> [Task item]:
These records need to be repeated exactly, every one of them.

═══ Entries provided

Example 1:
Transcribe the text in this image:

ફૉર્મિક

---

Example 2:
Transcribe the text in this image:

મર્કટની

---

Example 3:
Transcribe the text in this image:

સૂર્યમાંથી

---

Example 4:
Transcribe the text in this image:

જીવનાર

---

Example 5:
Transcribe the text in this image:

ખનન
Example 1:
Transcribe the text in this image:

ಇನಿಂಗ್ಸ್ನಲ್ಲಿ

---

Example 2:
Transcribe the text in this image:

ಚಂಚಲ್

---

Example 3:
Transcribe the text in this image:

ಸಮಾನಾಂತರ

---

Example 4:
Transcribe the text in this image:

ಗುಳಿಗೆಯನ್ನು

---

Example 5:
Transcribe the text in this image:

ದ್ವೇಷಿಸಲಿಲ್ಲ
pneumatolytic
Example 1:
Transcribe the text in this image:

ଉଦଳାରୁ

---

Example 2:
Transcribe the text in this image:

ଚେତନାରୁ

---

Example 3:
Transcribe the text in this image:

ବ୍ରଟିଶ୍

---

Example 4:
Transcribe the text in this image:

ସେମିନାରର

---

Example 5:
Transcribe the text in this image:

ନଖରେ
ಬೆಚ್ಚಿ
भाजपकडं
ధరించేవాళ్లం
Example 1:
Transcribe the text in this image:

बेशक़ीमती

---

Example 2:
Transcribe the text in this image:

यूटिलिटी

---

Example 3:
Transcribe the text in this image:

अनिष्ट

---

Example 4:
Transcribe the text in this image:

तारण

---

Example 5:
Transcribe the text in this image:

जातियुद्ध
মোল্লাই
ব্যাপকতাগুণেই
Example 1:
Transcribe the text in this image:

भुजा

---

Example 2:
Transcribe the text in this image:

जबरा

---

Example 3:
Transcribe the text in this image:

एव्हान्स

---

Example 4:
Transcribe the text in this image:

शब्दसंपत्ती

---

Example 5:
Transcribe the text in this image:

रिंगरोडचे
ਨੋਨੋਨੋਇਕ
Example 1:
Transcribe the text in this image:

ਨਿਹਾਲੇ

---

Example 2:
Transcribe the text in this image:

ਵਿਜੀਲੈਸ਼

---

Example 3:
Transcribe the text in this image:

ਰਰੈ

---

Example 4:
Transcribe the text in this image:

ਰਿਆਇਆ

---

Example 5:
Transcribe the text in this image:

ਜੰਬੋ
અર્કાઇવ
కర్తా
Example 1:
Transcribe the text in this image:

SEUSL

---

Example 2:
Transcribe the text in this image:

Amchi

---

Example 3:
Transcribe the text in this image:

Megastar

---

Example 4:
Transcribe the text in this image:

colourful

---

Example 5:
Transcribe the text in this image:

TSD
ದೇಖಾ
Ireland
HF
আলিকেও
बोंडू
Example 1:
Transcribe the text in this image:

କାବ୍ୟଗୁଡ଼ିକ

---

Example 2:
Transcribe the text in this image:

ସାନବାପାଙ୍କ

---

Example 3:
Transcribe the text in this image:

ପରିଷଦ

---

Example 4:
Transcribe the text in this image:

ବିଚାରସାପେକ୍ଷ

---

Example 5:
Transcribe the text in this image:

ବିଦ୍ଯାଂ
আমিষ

══════

> [Result of this exercise]:
Example 1:
Transcribe the text in this image:

ફૉર્મિક

---

Example 2:
Transcribe the text in this image:

મર્કટની

---

Example 3:
Transcribe the text in this image:

સૂર્યમાંથી

---

Example 4:
Transcribe the text in this image:

જીવનાર

---

Example 5:
Transcribe the text in this image:

ખનન
Example 1:
Transcribe the text in this image:

ಇನಿಂಗ್ಸ್ನಲ್ಲಿ

---

Example 2:
Transcribe the text in this image:

ಚಂಚಲ್

---

Example 3:
Transcribe the text in this image:

ಸಮಾನಾಂತರ

---

Example 4:
Transcribe the text in this image:

ಗುಳಿಗೆಯನ್ನು

---

Example 5:
Transcribe the text in this image:

ದ್ವೇಷಿಸಲಿಲ್ಲ
pneumatolytic
Example 1:
Transcribe the text in this image:

ଉଦଳାରୁ

---

Example 2:
Transcribe the text in this image:

ଚେତନାରୁ

---

Example 3:
Transcribe the text in this image:

ବ୍ରଟିଶ୍

---

Example 4:
Transcribe the text in this image:

ସେମିନାରର

---

Example 5:
Transcribe the text in this image:

ନଖରେ
ಬೆಚ್ಚಿ
भाजपकडं
ధరించేవాళ్లం
Example 1:
Transcribe the text in this image:

बेशक़ीमती

---

Example 2:
Transcribe the text in this image:

यूटिलिटी

---

Example 3:
Transcribe the text in this image:

अनिष्ट

---

Example 4:
Transcribe the text in this image:

तारण

---

Example 5:
Transcribe the text in this image:

जातियुद्ध
মোল্লাই
ব্যাপকতাগুণেই
Example 1:
Transcribe the text in this image:

भुजा

---

Example 2:
Transcribe the text in this image:

जबरा

---

Example 3:
Transcribe the text in this image:

एव्हान्स

---

Example 4:
Transcribe the text in this image:

शब्दसंपत्ती

---

Example 5:
Transcribe the text in this image:

रिंगरोडचे
ਨੋਨੋਨੋਇਕ
Example 1:
Transcribe the text in this image:

ਨਿਹਾਲੇ

---

Example 2:
Transcribe the text in this image:

ਵਿਜੀਲੈਸ਼

---

Example 3:
Transcribe the text in this image:

ਰਰੈ

---

Example 4:
Transcribe the text in this image:

ਰਿਆਇਆ

---

Example 5:
Transcribe the text in this image:

ਜੰਬੋ
અર્કાઇવ
కర్తా
Example 1:
Transcribe the text in this image:

SEUSL

---

Example 2:
Transcribe the text in this image:

Amchi

---

Example 3:
Transcribe the text in this image:

Megastar

---

Example 4:
Transcribe the text in this image:

colourful

---

Example 5:
Transcribe the text in this image:

TSD
ದೇಖಾ
Ireland
HF
আলিকেও
बोंडू
Example 1:
Transcribe the text in this image:

କାବ୍ୟଗୁଡ଼ିକ

---

Example 2:
Transcribe the text in this image:

ସାନବାପାଙ୍କ

---

Example 3:
Transcribe the text in this image:

ପରିଷଦ

---

Example 4:
Transcribe the text in this image:

ବିଚାରସାପେକ୍ଷ

---

Example 5:
Transcribe the text in this image:

ବିଦ୍ଯାଂ
আমিষ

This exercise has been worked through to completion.